Localized Artificial Viscosity Stabilization of Discontinuous Galerkin Methods for Nonhydrostatic Mesoscale Atmospheric Modeling

Abstract

Abstract Gibbs oscillation can show up near flow regions with strong temperature gradients in the numerical simulation of nonhydrostatic mesoscale atmospheric flows when using the high-order discontinuous Galerkin (DG) method. The authors propose to incorporate flow-feature-based localized Laplacian artificial viscosity in the DG framework to suppress the spurious oscillation in the vicinity of sharp thermal fronts but not to contaminate the smooth flow features elsewhere.

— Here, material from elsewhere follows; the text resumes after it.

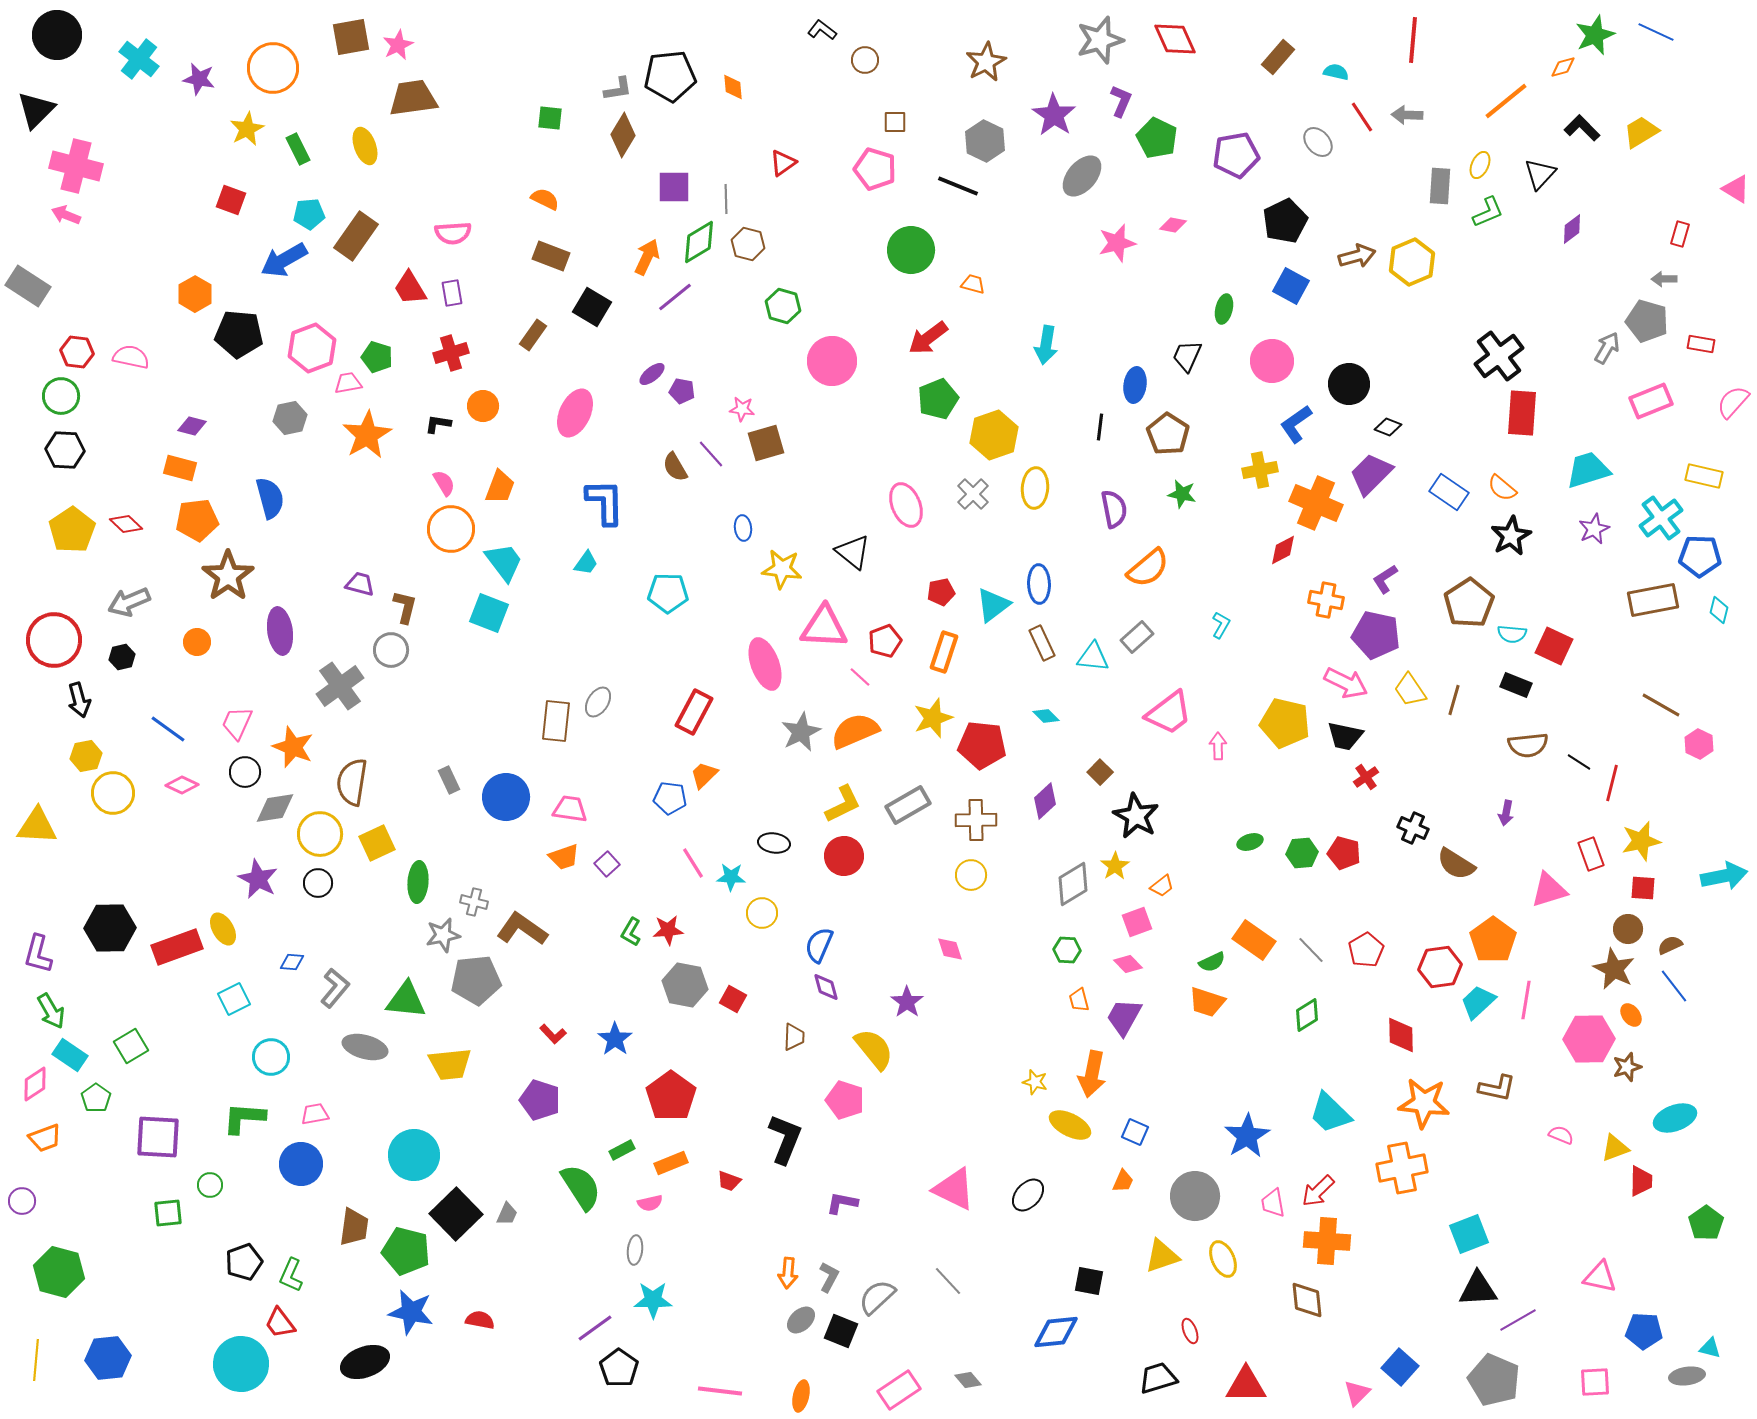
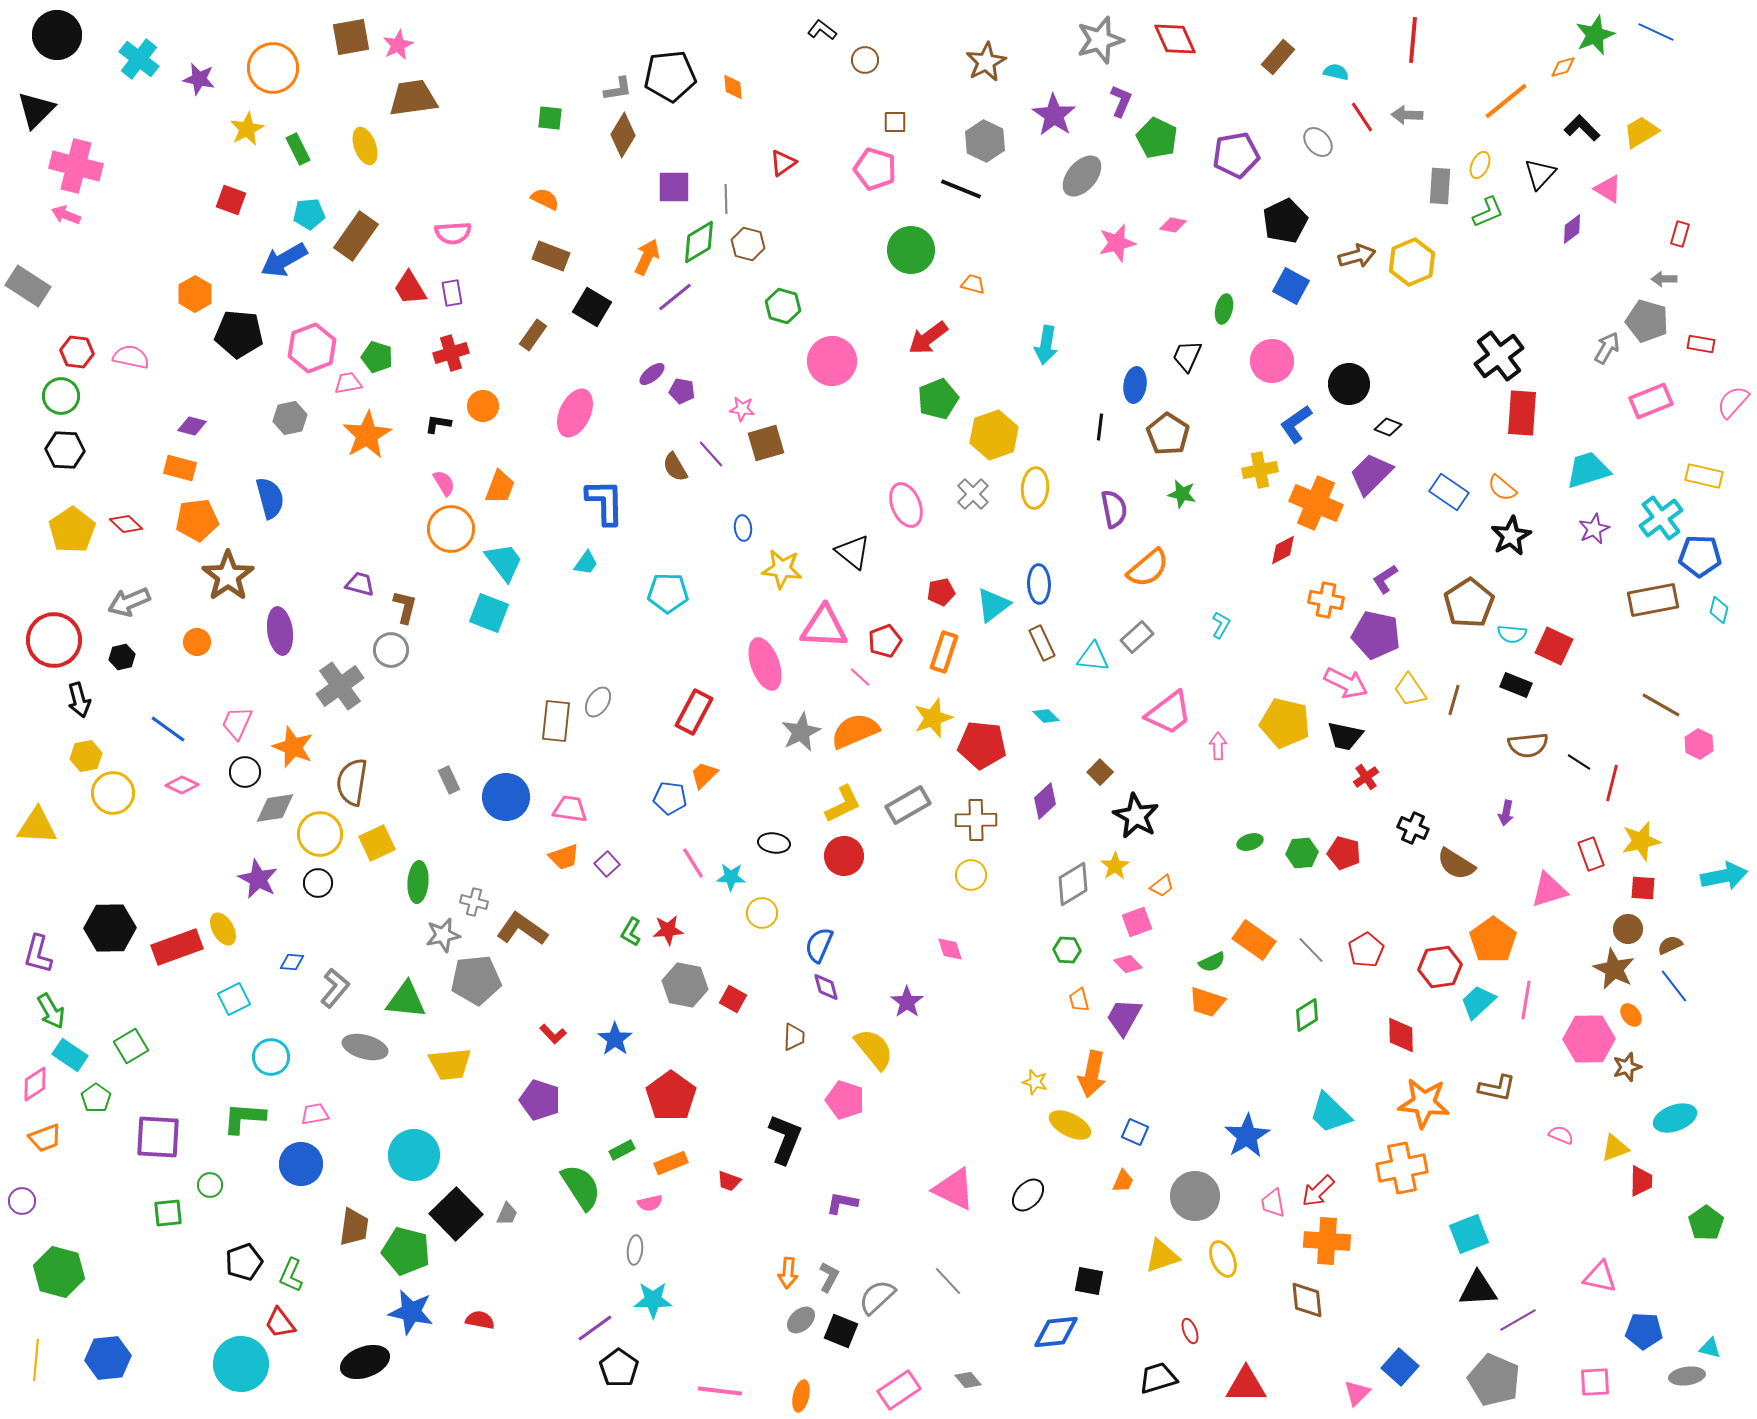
black line at (958, 186): moved 3 px right, 3 px down
pink triangle at (1736, 189): moved 128 px left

The parameters in the localized Laplacian artificial viscosity are modeled based on both physical criteria and numerical features of the DG discretization. The resulting numerical formulation is first validated on several shock-involved test cases, including a shock discontinuity problem with the one-dimensional Burger’s equation, shock–entropy wave interaction, and shock–vortex interaction. Then the efficacy of the developed numerical formulation on stabilizing thermal fronts in nonhydrostatic mesoscale atmospheric modeling is demonstrated by two benchmark test cases: the rising thermal bubble problem and the density current problem. The results indicate that the proposed flow-feature-based localized Laplacian artificial viscosity method can sharply detect the nonsmooth flow features, and stabilize the DG discretization nearby. Furthermore, the numerical stabilization method works robustly for a wide range of grid sizes and polynomial orders without parameter tuning in the localized Laplacian artificial viscosity.